Well, yes you can get the completed matrix using

predict(fit, type = "response")

The documenation for the predict function is here https://const-ae.github.io/proDA/reference/predict-proDAFit-method.html

But, I think you should not do that and then run another statistical test on the completed data. The problem is that you get unrealistically small variance estimates, so the method might consider too many proteins significant.

I would recommend to use the build in function test_diff() to identify significantly changed proteins.

ADD REPLY • link 6.6 years ago Constantin Ahlmann-Eltze ▴ 40

0

Entering edit mode

My only concern was that I know that there is a batch effect in the dataset. That's why I wanted to take the completed matrix, correct for the batch effect and then run a statistical test. Or would you suggest another method of dealing with this that is more compatible with proDA?
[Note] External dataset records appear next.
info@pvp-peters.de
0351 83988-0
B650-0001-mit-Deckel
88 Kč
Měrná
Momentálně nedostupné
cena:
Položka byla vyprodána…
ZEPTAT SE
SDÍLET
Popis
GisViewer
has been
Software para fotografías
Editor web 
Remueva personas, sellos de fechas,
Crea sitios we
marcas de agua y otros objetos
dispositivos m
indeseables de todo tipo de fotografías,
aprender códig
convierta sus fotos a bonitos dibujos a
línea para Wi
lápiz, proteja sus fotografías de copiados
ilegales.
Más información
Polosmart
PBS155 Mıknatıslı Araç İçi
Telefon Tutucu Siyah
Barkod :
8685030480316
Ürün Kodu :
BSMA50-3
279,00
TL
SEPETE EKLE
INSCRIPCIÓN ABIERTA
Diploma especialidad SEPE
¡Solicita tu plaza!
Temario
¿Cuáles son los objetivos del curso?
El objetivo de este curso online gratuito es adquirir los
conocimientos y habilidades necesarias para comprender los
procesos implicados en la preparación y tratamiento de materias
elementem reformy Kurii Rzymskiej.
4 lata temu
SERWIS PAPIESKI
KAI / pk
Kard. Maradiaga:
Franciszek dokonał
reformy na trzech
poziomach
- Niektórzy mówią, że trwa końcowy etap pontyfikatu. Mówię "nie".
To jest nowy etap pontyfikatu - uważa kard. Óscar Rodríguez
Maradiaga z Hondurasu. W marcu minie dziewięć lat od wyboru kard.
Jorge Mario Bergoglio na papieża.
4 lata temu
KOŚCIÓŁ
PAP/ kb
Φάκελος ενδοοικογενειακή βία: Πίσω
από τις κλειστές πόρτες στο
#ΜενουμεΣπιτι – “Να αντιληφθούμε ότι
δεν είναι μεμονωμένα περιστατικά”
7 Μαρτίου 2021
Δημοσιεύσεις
Also, I just saw that based on the imputation proDA does, the data is no longer following a normal distribution (I am guessing because of a lot of imputation of "constant" value for proteins which have a lot of missing values). Does Wald test work with non-normally distributed data?

ADD REPLY • link 6.6 years ago haris.khan ▴ 10

0

Entering edit mode

Ah, okay. Thanks for the clarification :)

I wanted to take the completed matrix, correct for the batch effect and then run a statistical test

If the batch effect that you mentioned, is the one in the column of the design matrix, the best way to handle it is to include it in the linear model. That way it is automatically regressed out and the statistical test is independent of the batch effect.

If on the other hand, you have strong reason to believe that there are additional batch effects that were not recorded, the problem is much more difficult. proDA can handle some ways to correct for global intensity differences using the median_normalization() method and the sample specific dropout curve inference. To address any more complicated batch effects, I think, is still an open research topic, but usually the first two options should already get you quite far.

based on the imputation proDA does, the data is no longer following a normal distribution [...] Does Wald test work with non-normally distributed data?

After you call the predict function, you will often observe that many of the completed values are identical to each other and the data does not look normal. But, proDA actually does not work on the completed dataset internally, but directly combines the information available from the observed and the missing values. In that sense, yes the Wald test does work for that kind of data, as long as you use the one based on the probabilistic dropout model implemented in my package :)

ADD REPLY • link 6.6 years ago Constantin Ahlmann-Eltze ▴ 40

0

Entering edit mode

I would like to extend the question. Is it possible to use the imputed data for visualizations such as PCA or heatmaps with both rows and columns clustering?

ADD REPLY • link 5.6 years ago guyho ▴ 30

0

Entering edit mode

Yes I think it can be okay to use the completed dataset for some visualizations. However, for PCA and clustering in a heatmap, I think you should use the dist_approx() function.

It is specifically designed to calculate distances between samples or proteins taking into account the uncertainty from the missing values. That function will give you a more accurate estimate of the distance than working on the completed data. For an example see the Figure 5 of the proDA paper. The code to generate the heatmap is on GitHub.

To run the equivalent of a PCA, check out multidimensional-scaling (cmdscale) which does basically the same as PCA, except that it takes the pairwise distances as input (e.g. from dist_approx()). To cluster a heatmap, call hclust(dist_approx(fit)$mean).